#### DATA RECORDS
-- Opening Marker --

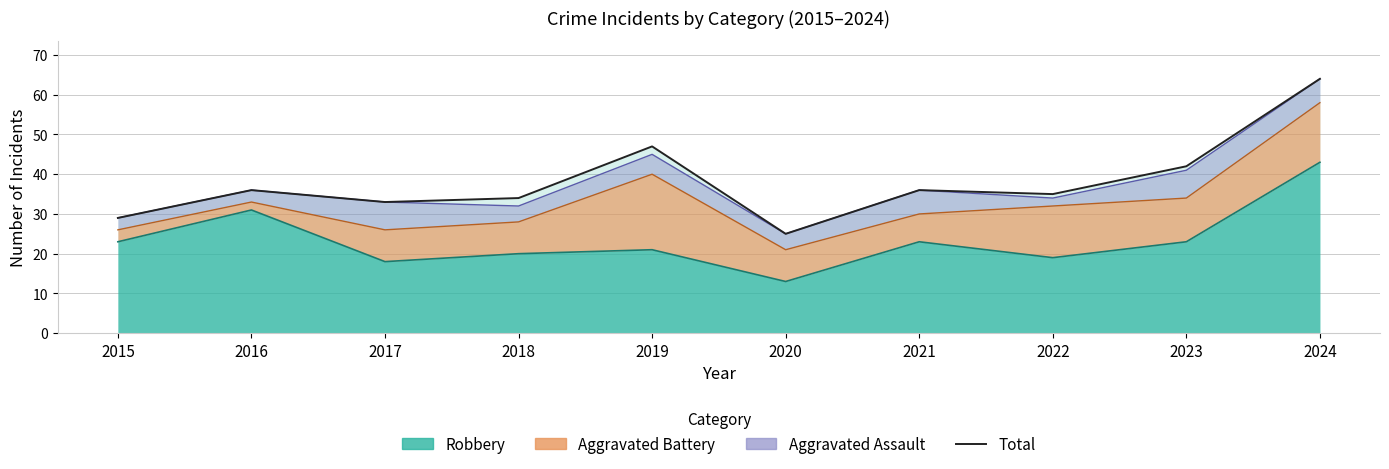

Reading left to right, extract all data points from this chart.

2015=29	2016=36	2017=33	2018=34	2019=47	2020=25	2021=36	2022=35	2023=42	2024=64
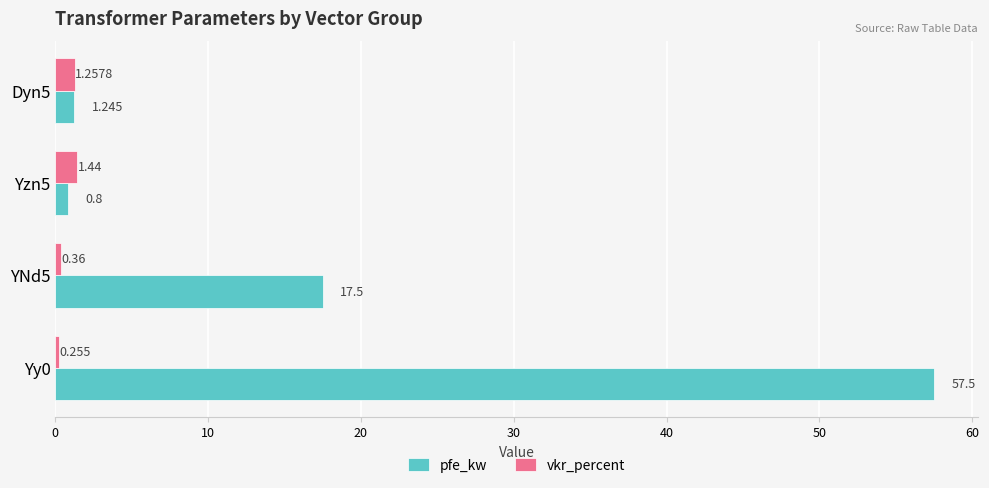

At Yy0, list the series in order from largest to smallest.

pfe_kw, vkr_percent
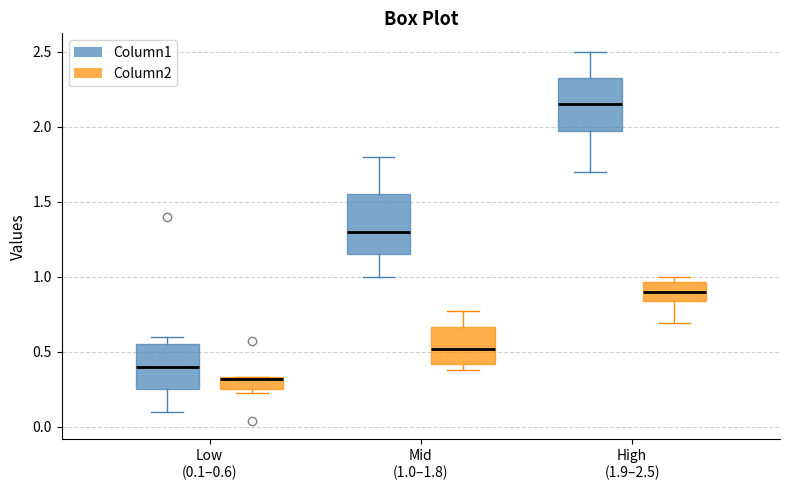

Comparing the boxes themselves (not the whiskers), which one is the tallest?

Mid (1.0–1.8) (Column1)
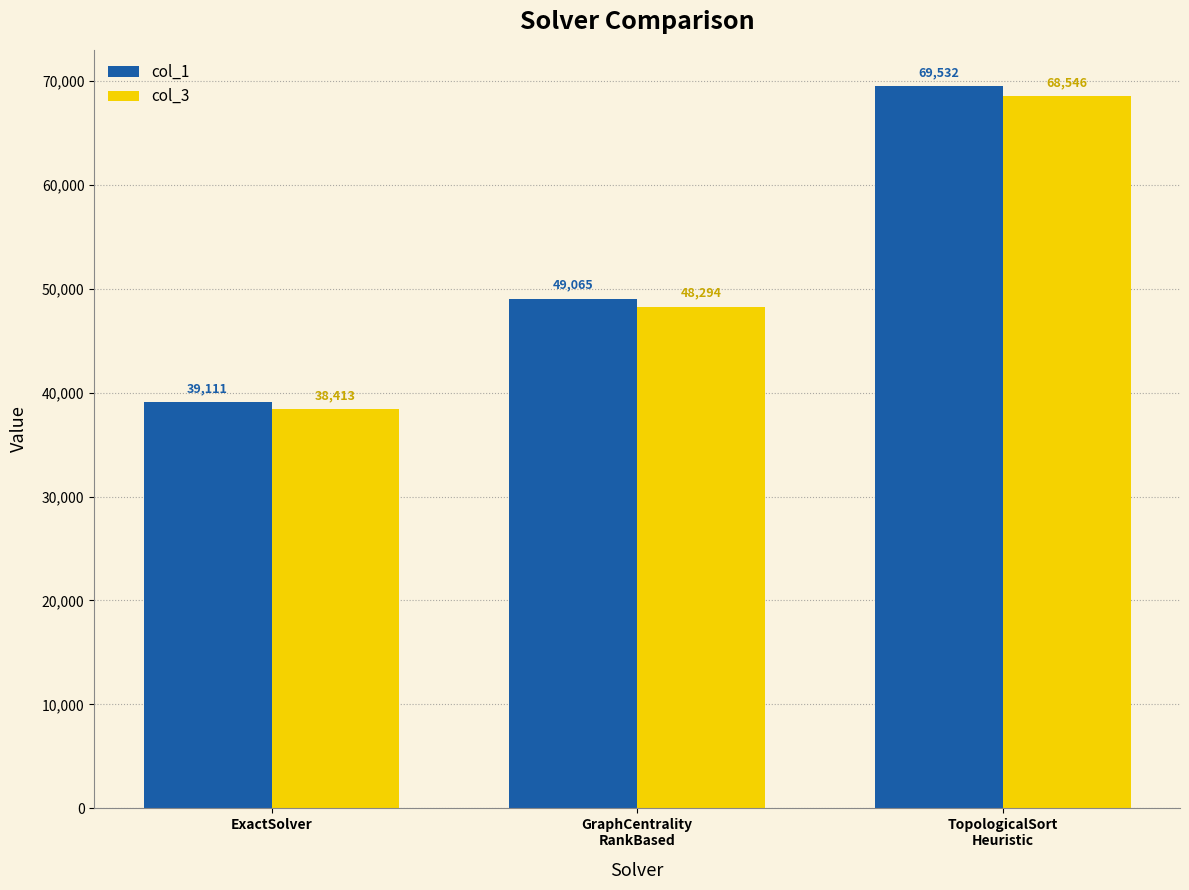

How many values in the col_1 series are below 49064?

1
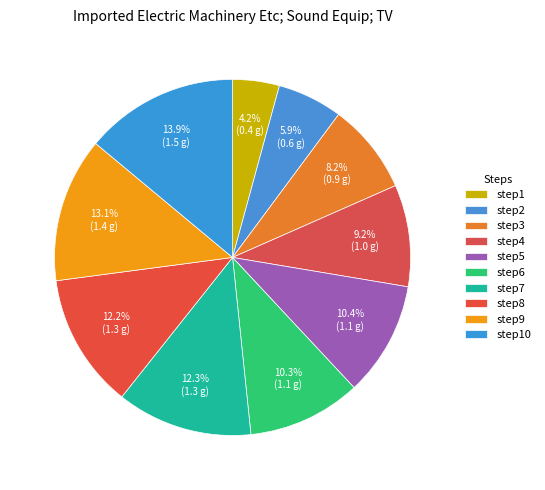

What percentage do step2 and step5 together represent?

16.3%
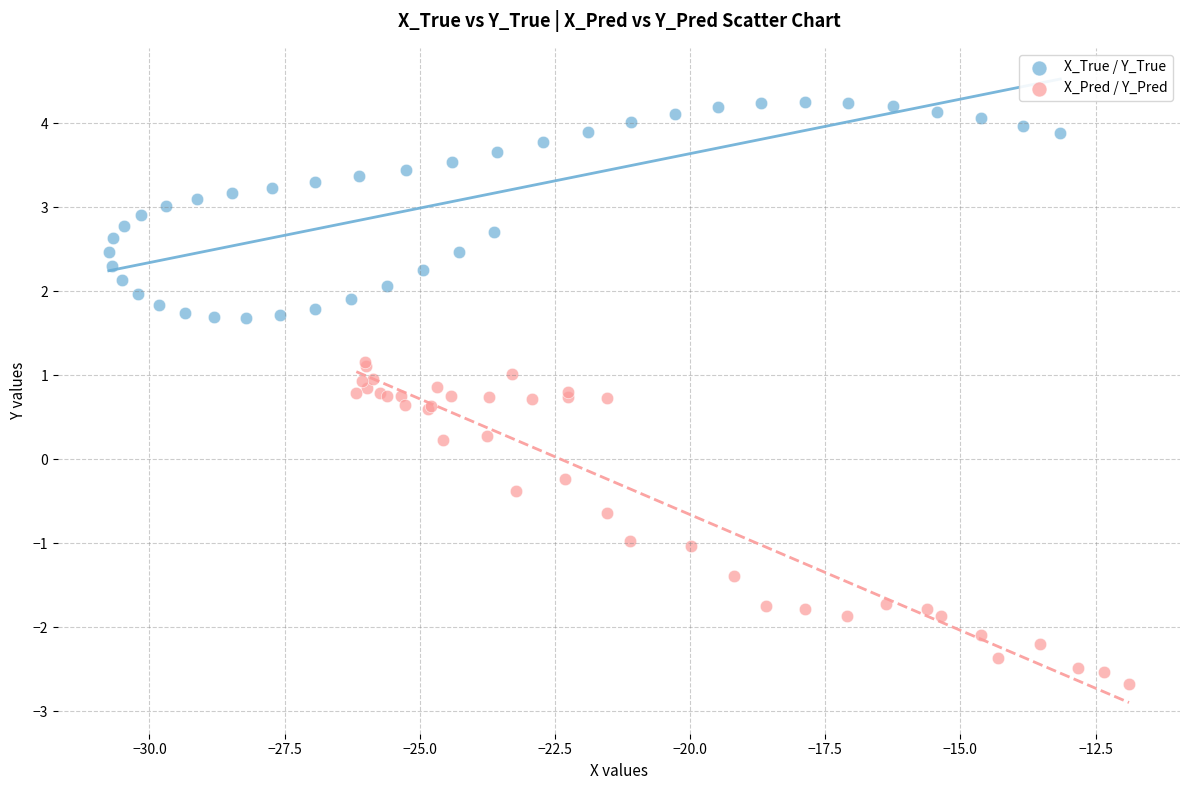

Which series contains the lowest Y value?

X_Pred / Y_Pred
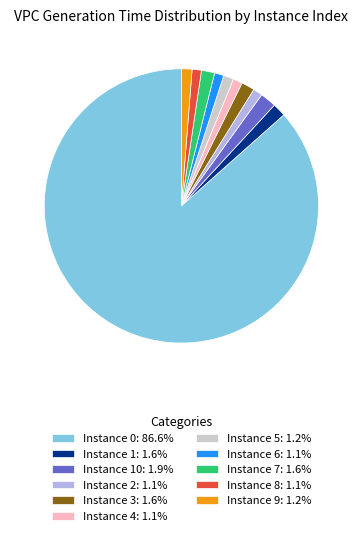

Does any single category account for the majority?

Yes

-- Closing Marker --

#### WHAT YOU HAVE TO DO
Pull out every line of the material above that contains the word "series", treating uppercase and lowercase as different.

#### TASK OUTPUT
At Yy0, list the series in order from largest to smallest.
How many values in the col_1 series are below 49064?
Which series contains the lowest Y value?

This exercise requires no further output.